TEXT PASSAGE:
:::
Document FCC 17-24 seeks comment on several proposals that the
Commission believes strikes the correct balance.
34. Document FCC 17-24 seeks comment on proposed rules to codify
that voice service providers may block telephone calls in certain
circumstances to protect subscribers from illegal robocalls. First,
document FCC 17-24 proposes to codify the clarification contained in
the 2016 Guidance PN that providers may block calls when the subscriber
to a particular telephone number requests that calls originating from
that number be blocked. Second, the document FCC 17-24 seeks comment on
proposed rules authorizing providers to block calls from three
categories of numbers: Invalid numbers, valid numbers that are not
allocated, and valid numbers that are allocated but not assigned.
Third, document FCC 17-24 seeks comment on related issues, such as the
treatment of internationally originated calls, subscriber consent to
call blocking, and the impact on call completion rate rules. The
document FCC 17-24 also includes a Notice of Inquiry that seeks
comments on further actions that may be taken in the future, including
establishment of objective standards to indicate that a call is likely
to be illegal, creation of a safe harbor for providers, and creation of
safeguards to minimize blocking of lawful calls.
B. Legal Basis
35. The proposed and anticipated rules are authorized under
sections 201, 202, 227, 251(e) and 403 of the Communications Act of
1934, as amended, 47 U.S.C. 201, 202, 227, 251(e), 403.
:::
MATERIAL:
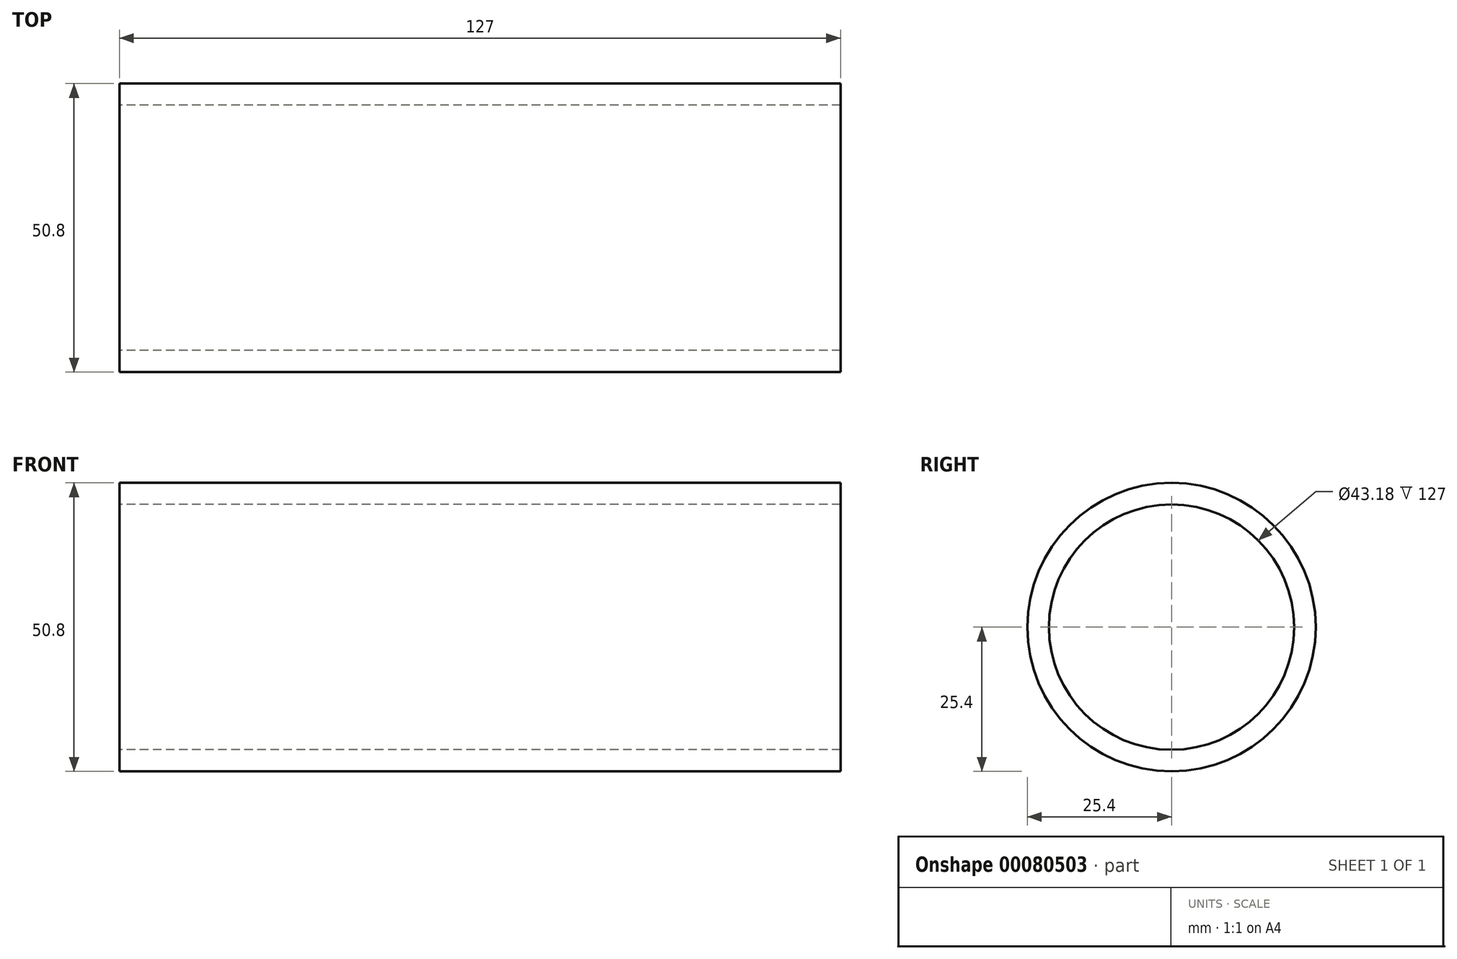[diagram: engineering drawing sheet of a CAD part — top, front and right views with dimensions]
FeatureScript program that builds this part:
:::
REQUESTS:
**A.** From the call-blocking passage, repeat word for word the part from "Third, document FCC" to "of lawful calls.".
**B.** In the call-blocking passage, why would the proposed rules let voice service providers block telephone calls in certain circumstances? Answer in one to three sentences.

OUTPUTS BY TASK:
**A.**
Third, document FCC 17-24 seeks comment on related issues, such as the
treatment of internationally originated calls, subscriber consent to
call blocking, and the impact on call completion rate rules. The
document FCC 17-24 also includes a Notice of Inquiry that seeks
comments on further actions that may be taken in the future, including
establishment of objective standards to indicate that a call is likely
to be illegal, creation of a safe harbor for providers, and creation of
safeguards to minimize blocking of lawful calls.

**B.** The proposed rules would let voice service providers block telephone calls in certain circumstances to protect subscribers from illegal robocalls.